Do you mean you expect me to give my banking site/app credentials to X?

PayPal used two small (less than $1) transactions and the verification that I own the bank account was verified by correctly identifying the two transaction values.

Plaid, I believe, uses 3rd party auth with some banking institutions that support it, to pull read-only data from my bank account on my behalf.

South Korea and Estonia use government-issued digital certificates that private institutions can use.

There are lots of ways to deal with high assurance authentication, but very few are popular in the US.






> Do you mean you expect me to give my banking site/app credentials to X?

No no.

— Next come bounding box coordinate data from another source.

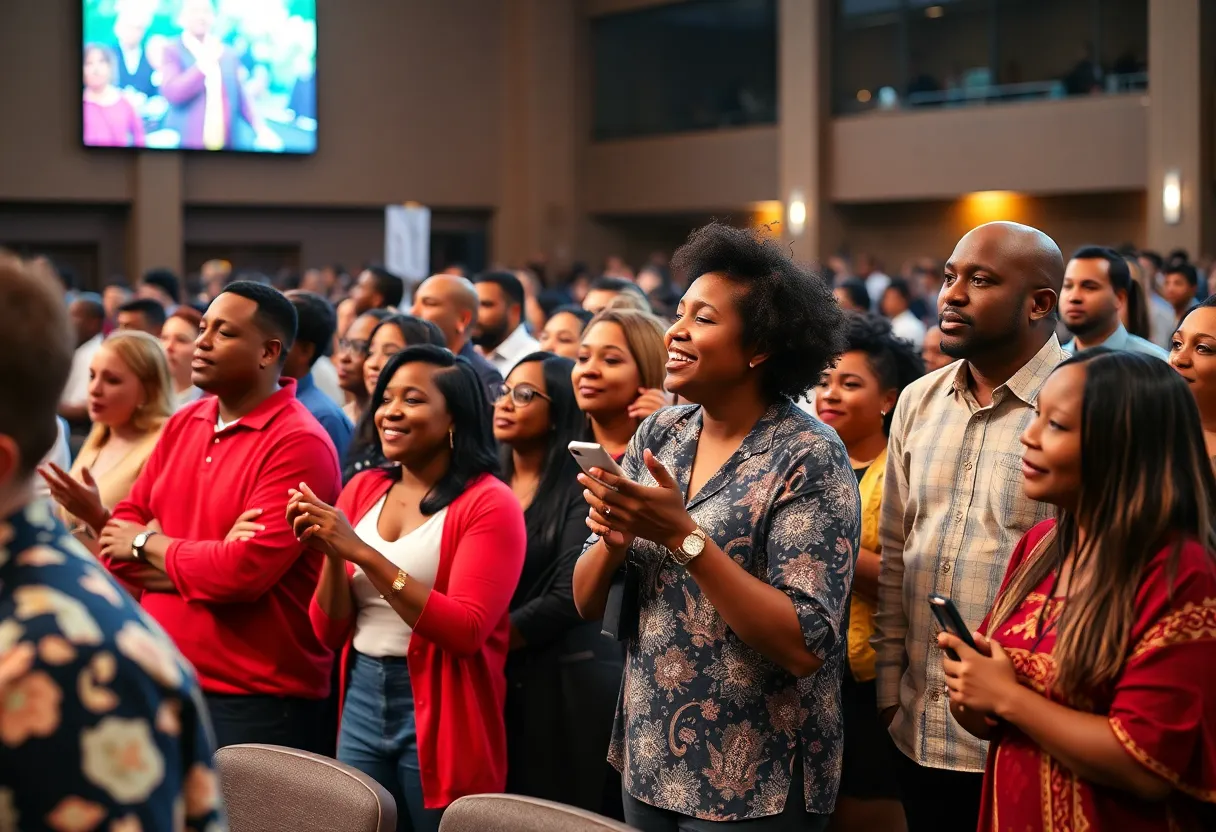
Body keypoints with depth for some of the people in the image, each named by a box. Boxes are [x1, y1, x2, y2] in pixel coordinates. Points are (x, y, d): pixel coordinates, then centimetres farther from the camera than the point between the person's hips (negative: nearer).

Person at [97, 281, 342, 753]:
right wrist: (205, 566, -12)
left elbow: (246, 570, -22)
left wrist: (149, 546, -5)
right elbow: (119, 538, 7)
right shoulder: (182, 425, 10)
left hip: (257, 700, -7)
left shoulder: (299, 444, -14)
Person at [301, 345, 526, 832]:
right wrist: (332, 554, -12)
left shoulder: (489, 503, -9)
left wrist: (363, 552, -22)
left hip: (438, 714, -5)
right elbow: (330, 632, 7)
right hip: (361, 704, 5)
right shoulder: (363, 489, 7)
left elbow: (464, 631, -20)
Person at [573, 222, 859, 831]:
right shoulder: (660, 433, 2)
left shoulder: (808, 457, -14)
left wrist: (683, 535, -26)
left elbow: (803, 646, -22)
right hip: (647, 763, 6)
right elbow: (587, 603, 4)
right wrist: (613, 541, -17)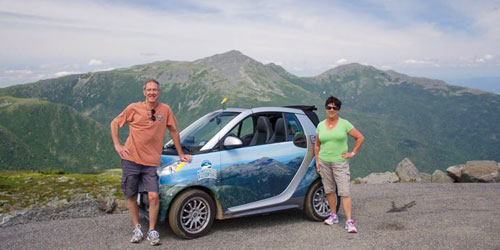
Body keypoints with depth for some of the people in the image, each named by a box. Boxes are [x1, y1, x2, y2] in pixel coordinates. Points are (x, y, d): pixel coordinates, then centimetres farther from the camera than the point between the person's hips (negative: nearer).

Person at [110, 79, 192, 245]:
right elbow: (114, 123, 8)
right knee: (131, 197, 8)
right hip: (131, 160, 0)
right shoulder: (134, 108, -3)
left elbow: (173, 131, 11)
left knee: (153, 196, -11)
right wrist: (117, 145, -1)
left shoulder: (165, 110, 0)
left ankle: (152, 231, 6)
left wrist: (181, 154, 14)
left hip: (151, 163, 0)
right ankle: (137, 228, 27)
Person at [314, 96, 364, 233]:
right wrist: (317, 161, 9)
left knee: (345, 192, -9)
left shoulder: (344, 124, -1)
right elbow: (317, 145, 15)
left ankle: (349, 221, -9)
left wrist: (353, 153, -1)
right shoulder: (321, 125, 8)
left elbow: (360, 138, 3)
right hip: (324, 162, 4)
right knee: (329, 191, 11)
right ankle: (333, 216, 26)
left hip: (340, 162, -3)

Over here (Poland), the way this works is that you get a big list of banks, you click on one, get redirected to their site, log in there, complete any 2FA they need you to complete, are given the typical oAuth "this application wants to access this sort of data" consent screen, and then are redirected back if you consent.

This is mostly used for fast online bank transfers, which we often use for online payments instead of credit cards, but there's also a system to use this for ID verification.


Oh. In Single-Sign On / OAuth terminology, the bank’s website is the Identity Provider (IdP).

Banks in the US depend on government-issued ID and information contracted from credit bureaus (3 big companies that are effectively data brokers about consumer lending behavior). We have federated identity, but in a weird, ineffective way.

Every once in a while, someone bold makes a political proposal to make our authentication / identity proof systems simpler, but then people realize the privacy implications (and religious fundamentalists point to the “mark of the beast” part of the Bible) and then the proposal doesn’t go anywhere.


The interesting part about this is that such a system wouldn't necessarily need to come from the government. There are companies that need verification and want to do it cheaply and with little friction, and there are banks and carriers who could make some extra money on it.

There are thousands of banks in the US. Getting them to agree on anything is beyond difficult.

Carriers in the US don't all require ID, so they're not particularly useful for identity verification.


Same system is used in Canada to authenticate indviduals who are logging into the government tax portal, or submitting their tax returns electronically through a tax preparation software.

Same thing is very common here in Finland.

> Do you mean you expect me to give my banking site/app credentials to X?

In Finland it is common for many online shops to handle payment, and authentication, using a banking account.

You never hand over your actual banking credentials, instead it is something akin to OAUTH2 - so you're at a merchant site and you'll see "Pay with Online BanK" with logos to click for whichever bank you have an account with. Exactly the same as "Login with Google/Github/Facebook/etc".

I changed my name last year, and due to other integrated services many companies automatically updated their records when the change became legal. These kind of integrations seem common and thus far "secure".


> PayPal used two small (less than $1) transactions and the verification that I own the bank account was verified by correctly identifying the two transaction values.

Based on my experience with (non-PayPal) financial institutions in the past year, this is going away. For now, it appears you can still force them to fall back to this when providing your login credentials does not work, but who knows how much longer.


It was pretty good trick for validating ownership of a bank account back in 1998, but I’m happy they are moving to something else. There are far better options, and most banks are capable of much higher assurance validation now.